Sun Apr 24 12:23:01 BST 2022

just looking at what it would take to implement a 128/64 divide, there already exists (scalar) divdeu:

    dividend[0:(XLEN*2)-1] <- (RA) || [0]*XLEN
    divisor[0:(XLEN*2)-1] <- [0]*XLEN || (RB)
    result <- dividend / divisor
    RT <- result[XLEN:(XLEN*2)-1]

extraneous stuff like overflow taken out, there, for clarity.  RA is shifted up by 64, RB zero-extended to 128 bit, result takes lower 64 bits of 128 bit division.

in theory this instruction could be used to get 1/2 way towards the qhat estimate (using 2 top digits) but you still have to get the rest of the way.

a new 128/64 scalar divide instruction would be 

    dividend[0:(XLEN*2)-1] <- (RA) || (RS)

where RS=RA+1 just like lq and stq.

using goldschmidt this would get us a scalar estimate within a few clock cycles *not* 128, and bear in mind because the estimate is needed in the big-int multiply that follows the *entire* back-end SIMD mul engines are held up waiting for that estimate.

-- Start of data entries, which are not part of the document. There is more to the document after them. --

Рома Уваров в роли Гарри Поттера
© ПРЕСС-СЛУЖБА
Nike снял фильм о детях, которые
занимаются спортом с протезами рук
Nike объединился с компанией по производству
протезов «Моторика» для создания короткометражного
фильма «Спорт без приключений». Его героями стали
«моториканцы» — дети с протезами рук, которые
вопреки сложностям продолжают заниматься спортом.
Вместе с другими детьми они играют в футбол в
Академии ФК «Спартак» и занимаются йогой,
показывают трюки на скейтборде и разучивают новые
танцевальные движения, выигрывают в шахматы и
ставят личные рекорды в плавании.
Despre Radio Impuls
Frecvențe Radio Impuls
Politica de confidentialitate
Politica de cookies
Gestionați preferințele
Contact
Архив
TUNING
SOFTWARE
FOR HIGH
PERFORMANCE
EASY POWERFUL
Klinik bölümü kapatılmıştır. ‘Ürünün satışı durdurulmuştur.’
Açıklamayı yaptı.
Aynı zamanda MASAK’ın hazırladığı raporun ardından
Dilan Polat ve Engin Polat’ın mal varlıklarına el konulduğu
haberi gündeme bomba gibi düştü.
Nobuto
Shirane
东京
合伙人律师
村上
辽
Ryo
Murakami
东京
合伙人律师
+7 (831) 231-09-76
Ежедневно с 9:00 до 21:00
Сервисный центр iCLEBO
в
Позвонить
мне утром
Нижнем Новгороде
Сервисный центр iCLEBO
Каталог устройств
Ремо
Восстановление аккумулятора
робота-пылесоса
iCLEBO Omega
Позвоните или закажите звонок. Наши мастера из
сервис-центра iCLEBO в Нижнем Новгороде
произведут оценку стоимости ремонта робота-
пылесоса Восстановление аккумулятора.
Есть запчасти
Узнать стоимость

https://git.libre-soc.org/?p=libreriscv.git;a=blob;f=openpower/sv/biginteger/divmnu64.c;h=b6c4b52e763b87ce842ac214e9901b7065c54092;hb=HEAD#l127

BUT... this is the kicker:

that hold-up still occurs even if Goldschmidt is utilised for the qhat estimate.  even if Gildschmidt produces an answer in 1 clock cycle there is still the loop afterwards (line 132) doing inc/dec while-looping.

which had me thinking:

   "hang on a minute, why are we not implementing Big-Integer Goldschmidt"??

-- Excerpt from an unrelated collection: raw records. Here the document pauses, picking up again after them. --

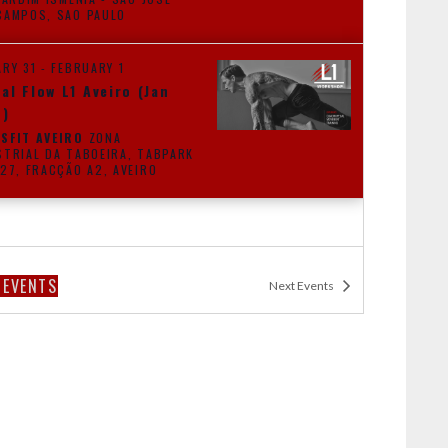
DOS CAMPOS, SAO PAULO
ARY 31
-
FEBRUARY 1
al Flow L1 Aveiro (Jan
6)
SFIT AVEIRO
ZONA
STRIAL DA TABOEIRA, TABPARK
LOTE 27, FRACÇÃO A2, AVEIRO
S
EVENTS
Next
Events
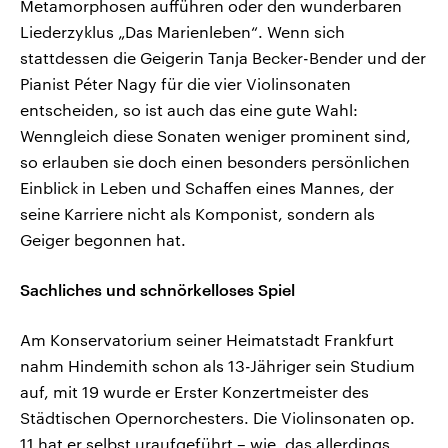
Metamorphosen aufführen oder den wunderbaren
Liederzyklus „Das Marienleben“. Wenn sich
stattdessen die Geigerin Tanja Becker-Bender und der
Pianist Péter Nagy für die vier Violinsonaten
entscheiden, so ist auch das eine gute Wahl:
Wenngleich diese Sonaten weniger prominent sind,
so erlauben sie doch einen besonders persönlichen
Einblick in Leben und Schaffen eines Mannes, der
seine Karriere nicht als Komponist, sondern als
Geiger begonnen hat.
Sachliches und schnörkelloses Spiel
Am Konservatorium seiner Heimatstadt Frankfurt
nahm Hindemith schon als 13-Jähriger sein Studium
auf, mit 19 wurde er Erster Konzertmeister des
Städtischen Opernorchesters. Die Violinsonaten op.
11 hat er selbst uraufgeführt – wie, das allerdings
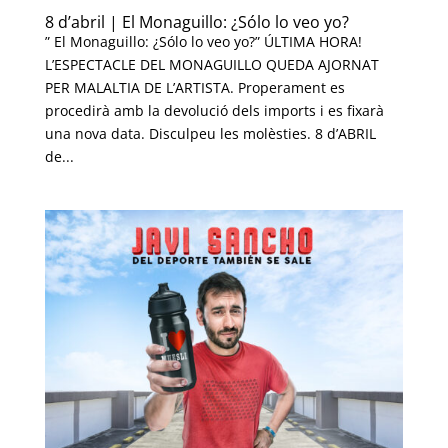
8 d’abril | El Monaguillo: ¿Sólo lo veo yo?
” El Monaguillo: ¿Sólo lo veo yo?” ÚLTIMA HORA!
L’ESPECTACLE DEL MONAGUILLO QUEDA AJORNAT
PER MALALTIA DE L’ARTISTA. Properament es
procedirà amb la devolució dels imports i es fixarà
una nova data. Disculpeu les molèsties. 8 d’ABRIL
de...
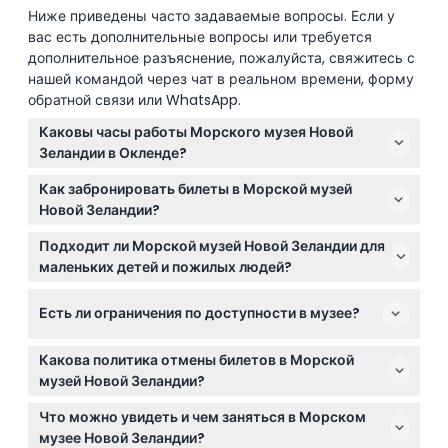
Ниже приведены часто задаваемые вопросы. Если у
вас есть дополнительные вопросы или требуется
дополнительное разъяснение, пожалуйста, свяжитесь с
нашей командой через чат в реальном времени, форму
обратной связи или WhatsApp.
Каковы часы работы Морского музея Новой
Зеландии в Окленде?
Музей открыт ежедневно с 10:00 до 17:00,
Как забронировать билеты в Морской музей
последний вход в 16:00. Закрыт в Рождество
Новой Зеландии?
(возможно изменение — пожалуйста, уточняйте при
Вы можете забронировать билеты онлайн прямо
бронировании).
Подходит ли Морской музей Новой Зеландии для
здесь, на этом сайте. Просто выберите
маленьких детей и пожилых людей?
предпочитаемую дату и время во время
Да! Музей приветствует всех посетителей, включая
бронирования и заранее обеспечьте свое
Есть ли ограничения по доступности в музее?
детей с 5 лет, молодежь, взрослых и пожилых. Дети
посещение.
до 5 лет проходят бесплатно.
Обратите внимание, что музей не оборудован для
Какова политика отмены билетов в Морской
колясок и инвалидных кресел, поэтому планируйте
музей Новой Зеландии?
визит с учетом этих условий.
Билеты не подлежат возврату и отмене, поэтому
Что можно увидеть и чем заняться в Морском
убедитесь в своих планах перед бронированием.
музее Новой Зеландии?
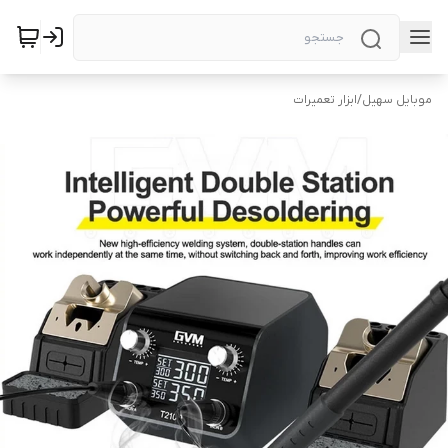
موبایل سهیل
/
ابزار تعمیرات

(Goldschmidt is basically, you keep multiplying divisor and dividend by an estimate F which keeps between 0.5 and 1.0, until dividend has reached 1.0, at which point divisor has *become* your answer. each new estimate is 2.0-dividend. i say 0.5, 1.0 and 2.0, i mean the Fixed-Point equivalents)

in a Big-Int Goldschmidt for the initial estimate a 64/64 divide would do, using the top MSBs.  the internal loop is a pair of Big-Int multiplies and a Big-Int  subtract, 2-D, to compute the new estimate, and then if that new estimate is close enough to 1.0 (in FixedPoint) the loop may be terminated early.

compared to Knuth Algorithm D the "downtime" of the SIMD Mul backend is *really* mimimal. yes there are 2 big-int multiplies but guess what, there will be *less iterations* and certainly less qhat/rhat increment adjustment (i.e. none).

bottom line here is, adding a 128/64 div isn't going to 100% help stop the idle time caused by Algorithm D qhat estimate, Goldschmidt Big-Int Div would not *need* 128/64 div and would best Algorithm D hands-down for performance anyway.

l.